------ Working data

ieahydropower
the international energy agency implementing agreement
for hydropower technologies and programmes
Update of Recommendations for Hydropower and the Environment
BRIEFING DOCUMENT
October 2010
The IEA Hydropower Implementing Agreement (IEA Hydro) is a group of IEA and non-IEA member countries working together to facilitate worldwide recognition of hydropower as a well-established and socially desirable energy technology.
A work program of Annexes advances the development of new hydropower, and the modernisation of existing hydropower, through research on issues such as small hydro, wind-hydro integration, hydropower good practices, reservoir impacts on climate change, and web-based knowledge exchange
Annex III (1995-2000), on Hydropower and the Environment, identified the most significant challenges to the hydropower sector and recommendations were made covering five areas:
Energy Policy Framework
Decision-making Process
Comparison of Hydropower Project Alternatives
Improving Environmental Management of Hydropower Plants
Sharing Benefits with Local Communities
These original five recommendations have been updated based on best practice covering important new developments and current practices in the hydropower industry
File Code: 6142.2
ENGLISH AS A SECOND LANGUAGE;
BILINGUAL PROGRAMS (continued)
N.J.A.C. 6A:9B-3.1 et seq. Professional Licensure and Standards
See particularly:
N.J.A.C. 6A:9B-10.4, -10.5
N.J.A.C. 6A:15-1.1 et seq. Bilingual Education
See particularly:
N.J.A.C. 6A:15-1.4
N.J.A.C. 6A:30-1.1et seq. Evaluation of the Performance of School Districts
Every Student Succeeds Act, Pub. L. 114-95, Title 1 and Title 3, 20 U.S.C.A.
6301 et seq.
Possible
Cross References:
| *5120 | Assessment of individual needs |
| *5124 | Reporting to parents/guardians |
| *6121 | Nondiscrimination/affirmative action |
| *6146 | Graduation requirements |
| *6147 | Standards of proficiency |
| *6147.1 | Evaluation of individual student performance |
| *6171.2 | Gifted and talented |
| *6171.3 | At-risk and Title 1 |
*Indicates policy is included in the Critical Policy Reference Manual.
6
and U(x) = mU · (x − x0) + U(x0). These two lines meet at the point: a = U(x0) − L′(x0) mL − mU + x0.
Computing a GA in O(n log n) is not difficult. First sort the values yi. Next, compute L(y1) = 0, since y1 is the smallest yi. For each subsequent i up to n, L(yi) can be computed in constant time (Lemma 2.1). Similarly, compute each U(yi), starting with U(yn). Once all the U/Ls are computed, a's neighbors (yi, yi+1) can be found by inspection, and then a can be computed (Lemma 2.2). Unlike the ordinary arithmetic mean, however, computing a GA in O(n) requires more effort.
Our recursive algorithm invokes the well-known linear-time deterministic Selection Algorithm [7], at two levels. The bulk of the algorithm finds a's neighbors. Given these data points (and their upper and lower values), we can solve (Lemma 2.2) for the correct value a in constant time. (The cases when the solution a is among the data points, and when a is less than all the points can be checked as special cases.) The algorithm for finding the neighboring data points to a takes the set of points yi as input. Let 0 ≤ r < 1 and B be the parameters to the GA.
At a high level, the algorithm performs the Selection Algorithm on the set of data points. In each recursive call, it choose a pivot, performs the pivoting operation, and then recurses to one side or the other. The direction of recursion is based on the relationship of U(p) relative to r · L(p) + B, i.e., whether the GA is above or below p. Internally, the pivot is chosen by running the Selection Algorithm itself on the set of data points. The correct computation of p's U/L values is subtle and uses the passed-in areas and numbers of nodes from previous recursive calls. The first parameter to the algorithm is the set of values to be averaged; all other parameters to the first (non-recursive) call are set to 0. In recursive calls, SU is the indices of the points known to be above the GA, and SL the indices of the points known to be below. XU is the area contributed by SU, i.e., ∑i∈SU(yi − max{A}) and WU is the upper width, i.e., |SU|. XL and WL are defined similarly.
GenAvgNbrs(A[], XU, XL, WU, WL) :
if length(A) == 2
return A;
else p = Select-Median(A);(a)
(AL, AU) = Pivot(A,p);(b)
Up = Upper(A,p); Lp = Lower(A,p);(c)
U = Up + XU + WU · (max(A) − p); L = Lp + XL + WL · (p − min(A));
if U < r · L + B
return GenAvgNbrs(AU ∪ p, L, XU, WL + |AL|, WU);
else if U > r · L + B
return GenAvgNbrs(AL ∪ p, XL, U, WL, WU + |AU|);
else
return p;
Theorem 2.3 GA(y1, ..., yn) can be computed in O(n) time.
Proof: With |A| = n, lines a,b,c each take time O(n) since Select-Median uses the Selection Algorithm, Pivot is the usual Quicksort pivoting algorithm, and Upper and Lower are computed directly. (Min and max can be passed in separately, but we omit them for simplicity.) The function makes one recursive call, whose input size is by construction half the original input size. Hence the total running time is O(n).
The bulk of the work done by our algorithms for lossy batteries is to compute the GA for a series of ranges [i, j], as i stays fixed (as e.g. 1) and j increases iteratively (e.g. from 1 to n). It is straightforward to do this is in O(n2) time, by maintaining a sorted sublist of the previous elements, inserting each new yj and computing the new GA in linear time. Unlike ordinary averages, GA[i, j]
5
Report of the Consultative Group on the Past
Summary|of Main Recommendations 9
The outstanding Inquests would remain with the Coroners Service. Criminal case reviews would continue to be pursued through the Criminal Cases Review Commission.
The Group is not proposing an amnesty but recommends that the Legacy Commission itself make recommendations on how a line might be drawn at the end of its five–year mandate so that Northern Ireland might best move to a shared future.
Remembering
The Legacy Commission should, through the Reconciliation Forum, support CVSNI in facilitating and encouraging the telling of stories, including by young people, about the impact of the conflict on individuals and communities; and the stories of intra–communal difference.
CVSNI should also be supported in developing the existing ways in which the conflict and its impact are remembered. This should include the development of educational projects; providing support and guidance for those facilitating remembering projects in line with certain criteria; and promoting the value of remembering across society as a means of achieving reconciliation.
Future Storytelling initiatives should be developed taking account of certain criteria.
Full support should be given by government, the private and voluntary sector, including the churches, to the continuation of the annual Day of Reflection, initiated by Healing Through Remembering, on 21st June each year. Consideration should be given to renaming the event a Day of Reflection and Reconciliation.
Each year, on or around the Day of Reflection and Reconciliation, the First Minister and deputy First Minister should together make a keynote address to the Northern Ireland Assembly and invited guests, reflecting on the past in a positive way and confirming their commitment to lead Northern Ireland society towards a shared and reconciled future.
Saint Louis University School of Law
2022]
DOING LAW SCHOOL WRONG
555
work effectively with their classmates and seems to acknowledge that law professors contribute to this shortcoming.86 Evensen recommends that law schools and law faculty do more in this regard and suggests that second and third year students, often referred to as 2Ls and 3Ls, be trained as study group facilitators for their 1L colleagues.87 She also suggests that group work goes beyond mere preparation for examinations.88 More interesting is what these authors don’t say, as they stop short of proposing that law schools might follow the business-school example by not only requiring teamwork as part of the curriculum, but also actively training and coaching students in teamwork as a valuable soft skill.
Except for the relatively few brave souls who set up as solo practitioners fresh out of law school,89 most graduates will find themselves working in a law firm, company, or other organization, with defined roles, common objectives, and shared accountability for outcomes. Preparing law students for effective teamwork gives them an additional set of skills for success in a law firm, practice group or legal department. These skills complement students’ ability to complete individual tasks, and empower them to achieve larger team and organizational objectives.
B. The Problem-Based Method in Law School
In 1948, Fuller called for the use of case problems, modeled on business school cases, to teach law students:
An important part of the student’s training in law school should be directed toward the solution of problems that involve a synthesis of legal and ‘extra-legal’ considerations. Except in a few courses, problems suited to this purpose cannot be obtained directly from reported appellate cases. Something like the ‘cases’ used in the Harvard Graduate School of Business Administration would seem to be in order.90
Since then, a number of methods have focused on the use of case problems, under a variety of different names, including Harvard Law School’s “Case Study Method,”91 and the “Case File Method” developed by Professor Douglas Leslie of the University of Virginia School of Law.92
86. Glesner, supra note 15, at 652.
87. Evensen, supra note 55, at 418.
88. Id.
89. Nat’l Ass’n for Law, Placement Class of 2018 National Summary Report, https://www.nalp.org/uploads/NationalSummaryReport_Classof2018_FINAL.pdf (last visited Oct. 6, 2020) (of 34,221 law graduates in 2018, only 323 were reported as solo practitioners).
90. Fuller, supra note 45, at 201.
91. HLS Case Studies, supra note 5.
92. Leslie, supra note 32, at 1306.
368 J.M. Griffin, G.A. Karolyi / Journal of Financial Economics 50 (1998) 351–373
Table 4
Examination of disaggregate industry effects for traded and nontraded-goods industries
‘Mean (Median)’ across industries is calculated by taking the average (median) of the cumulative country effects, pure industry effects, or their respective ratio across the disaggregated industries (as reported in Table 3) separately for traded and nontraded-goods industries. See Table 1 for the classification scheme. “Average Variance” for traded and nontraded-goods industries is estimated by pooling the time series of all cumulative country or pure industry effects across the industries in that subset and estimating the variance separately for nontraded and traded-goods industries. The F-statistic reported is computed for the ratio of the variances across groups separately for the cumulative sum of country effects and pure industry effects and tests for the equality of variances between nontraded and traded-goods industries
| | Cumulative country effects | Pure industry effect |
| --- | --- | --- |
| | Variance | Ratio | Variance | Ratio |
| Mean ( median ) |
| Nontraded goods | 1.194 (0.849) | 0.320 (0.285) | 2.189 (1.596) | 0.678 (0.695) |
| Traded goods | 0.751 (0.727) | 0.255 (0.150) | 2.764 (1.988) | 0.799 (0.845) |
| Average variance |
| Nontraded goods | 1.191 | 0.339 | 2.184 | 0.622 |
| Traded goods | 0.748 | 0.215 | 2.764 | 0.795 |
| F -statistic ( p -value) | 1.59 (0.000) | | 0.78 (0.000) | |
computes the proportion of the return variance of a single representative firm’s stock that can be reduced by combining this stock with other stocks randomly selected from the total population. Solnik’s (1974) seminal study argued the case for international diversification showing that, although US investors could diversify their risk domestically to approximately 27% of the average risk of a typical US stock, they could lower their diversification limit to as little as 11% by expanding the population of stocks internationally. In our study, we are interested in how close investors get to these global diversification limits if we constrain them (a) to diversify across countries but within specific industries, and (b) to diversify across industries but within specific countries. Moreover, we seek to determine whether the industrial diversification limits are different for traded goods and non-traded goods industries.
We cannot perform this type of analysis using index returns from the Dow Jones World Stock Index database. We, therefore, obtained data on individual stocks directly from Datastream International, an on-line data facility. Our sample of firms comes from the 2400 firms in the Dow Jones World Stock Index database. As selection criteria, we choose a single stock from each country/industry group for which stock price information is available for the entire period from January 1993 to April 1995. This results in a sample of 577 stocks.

------------

As listed above, the lines from the line with "Future Storytelling initiatives" to the line with "B. The Problem-Based Method in Law School" are to be echoed exactly, with both ends included and nothing added.

- Answer to the problem
Future Storytelling initiatives should be developed taking account of certain criteria.
Full support should be given by government, the private and voluntary sector, including the churches, to the continuation of the annual Day of Reflection, initiated by Healing Through Remembering, on 21st June each year. Consideration should be given to renaming the event a Day of Reflection and Reconciliation.
Each year, on or around the Day of Reflection and Reconciliation, the First Minister and deputy First Minister should together make a keynote address to the Northern Ireland Assembly and invited guests, reflecting on the past in a positive way and confirming their commitment to lead Northern Ireland society towards a shared and reconciled future.
Saint Louis University School of Law
2022]
DOING LAW SCHOOL WRONG
555
work effectively with their classmates and seems to acknowledge that law professors contribute to this shortcoming.86 Evensen recommends that law schools and law faculty do more in this regard and suggests that second and third year students, often referred to as 2Ls and 3Ls, be trained as study group facilitators for their 1L colleagues.87 She also suggests that group work goes beyond mere preparation for examinations.88 More interesting is what these authors don’t say, as they stop short of proposing that law schools might follow the business-school example by not only requiring teamwork as part of the curriculum, but also actively training and coaching students in teamwork as a valuable soft skill.
Except for the relatively few brave souls who set up as solo practitioners fresh out of law school,89 most graduates will find themselves working in a law firm, company, or other organization, with defined roles, common objectives, and shared accountability for outcomes. Preparing law students for effective teamwork gives them an additional set of skills for success in a law firm, practice group or legal department. These skills complement students’ ability to complete individual tasks, and empower them to achieve larger team and organizational objectives.
B. The Problem-Based Method in Law School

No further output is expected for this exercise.